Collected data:
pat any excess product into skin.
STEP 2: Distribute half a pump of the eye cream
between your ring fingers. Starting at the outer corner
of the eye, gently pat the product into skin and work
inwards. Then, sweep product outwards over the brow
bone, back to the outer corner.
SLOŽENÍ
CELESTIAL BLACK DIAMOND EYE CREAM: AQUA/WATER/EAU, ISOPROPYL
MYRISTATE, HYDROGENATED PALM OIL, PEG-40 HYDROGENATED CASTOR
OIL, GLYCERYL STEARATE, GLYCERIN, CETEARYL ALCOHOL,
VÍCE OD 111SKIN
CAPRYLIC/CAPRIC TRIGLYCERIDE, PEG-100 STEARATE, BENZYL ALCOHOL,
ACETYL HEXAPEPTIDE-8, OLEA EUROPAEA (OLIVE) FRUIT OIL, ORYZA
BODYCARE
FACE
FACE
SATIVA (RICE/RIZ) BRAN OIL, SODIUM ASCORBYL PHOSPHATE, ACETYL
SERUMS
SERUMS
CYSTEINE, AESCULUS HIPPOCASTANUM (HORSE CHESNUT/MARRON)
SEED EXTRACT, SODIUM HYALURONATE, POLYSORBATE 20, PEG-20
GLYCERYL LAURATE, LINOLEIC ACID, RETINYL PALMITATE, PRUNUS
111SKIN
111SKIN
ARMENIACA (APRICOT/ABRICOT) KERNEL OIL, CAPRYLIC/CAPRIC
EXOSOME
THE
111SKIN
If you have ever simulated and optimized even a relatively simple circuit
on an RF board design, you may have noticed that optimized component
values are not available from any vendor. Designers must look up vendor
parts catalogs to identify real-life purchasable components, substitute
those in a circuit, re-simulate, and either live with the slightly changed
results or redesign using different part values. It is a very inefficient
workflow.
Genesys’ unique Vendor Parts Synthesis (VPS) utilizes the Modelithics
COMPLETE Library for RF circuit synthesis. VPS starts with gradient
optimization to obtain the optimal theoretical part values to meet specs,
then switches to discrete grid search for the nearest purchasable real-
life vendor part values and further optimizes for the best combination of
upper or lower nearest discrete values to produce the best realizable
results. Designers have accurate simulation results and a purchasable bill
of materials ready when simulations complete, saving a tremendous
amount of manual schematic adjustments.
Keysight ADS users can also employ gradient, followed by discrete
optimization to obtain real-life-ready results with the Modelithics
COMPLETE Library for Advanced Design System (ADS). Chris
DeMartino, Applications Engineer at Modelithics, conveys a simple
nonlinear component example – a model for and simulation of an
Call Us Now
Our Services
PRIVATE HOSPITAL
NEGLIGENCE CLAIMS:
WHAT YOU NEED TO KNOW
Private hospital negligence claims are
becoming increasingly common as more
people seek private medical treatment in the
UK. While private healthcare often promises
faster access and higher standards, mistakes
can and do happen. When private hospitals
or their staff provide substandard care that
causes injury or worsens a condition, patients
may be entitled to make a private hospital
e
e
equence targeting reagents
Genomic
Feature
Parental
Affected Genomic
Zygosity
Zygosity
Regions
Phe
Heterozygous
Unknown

__TASK PROMPT__
Each line from the beginning of the entries to the line with "If you have" must be repeated exactly, with both end lines kept and no other lines given.

__SOLUTION FOR THIS EXERCISE__
pat any excess product into skin.
STEP 2: Distribute half a pump of the eye cream
between your ring fingers. Starting at the outer corner
of the eye, gently pat the product into skin and work
inwards. Then, sweep product outwards over the brow
bone, back to the outer corner.
SLOŽENÍ
CELESTIAL BLACK DIAMOND EYE CREAM: AQUA/WATER/EAU, ISOPROPYL
MYRISTATE, HYDROGENATED PALM OIL, PEG-40 HYDROGENATED CASTOR
OIL, GLYCERYL STEARATE, GLYCERIN, CETEARYL ALCOHOL,
VÍCE OD 111SKIN
CAPRYLIC/CAPRIC TRIGLYCERIDE, PEG-100 STEARATE, BENZYL ALCOHOL,
ACETYL HEXAPEPTIDE-8, OLEA EUROPAEA (OLIVE) FRUIT OIL, ORYZA
BODYCARE
FACE
FACE
SATIVA (RICE/RIZ) BRAN OIL, SODIUM ASCORBYL PHOSPHATE, ACETYL
SERUMS
SERUMS
CYSTEINE, AESCULUS HIPPOCASTANUM (HORSE CHESNUT/MARRON)
SEED EXTRACT, SODIUM HYALURONATE, POLYSORBATE 20, PEG-20
GLYCERYL LAURATE, LINOLEIC ACID, RETINYL PALMITATE, PRUNUS
111SKIN
111SKIN
ARMENIACA (APRICOT/ABRICOT) KERNEL OIL, CAPRYLIC/CAPRIC
EXOSOME
THE
111SKIN
If you have ever simulated and optimized even a relatively simple circuit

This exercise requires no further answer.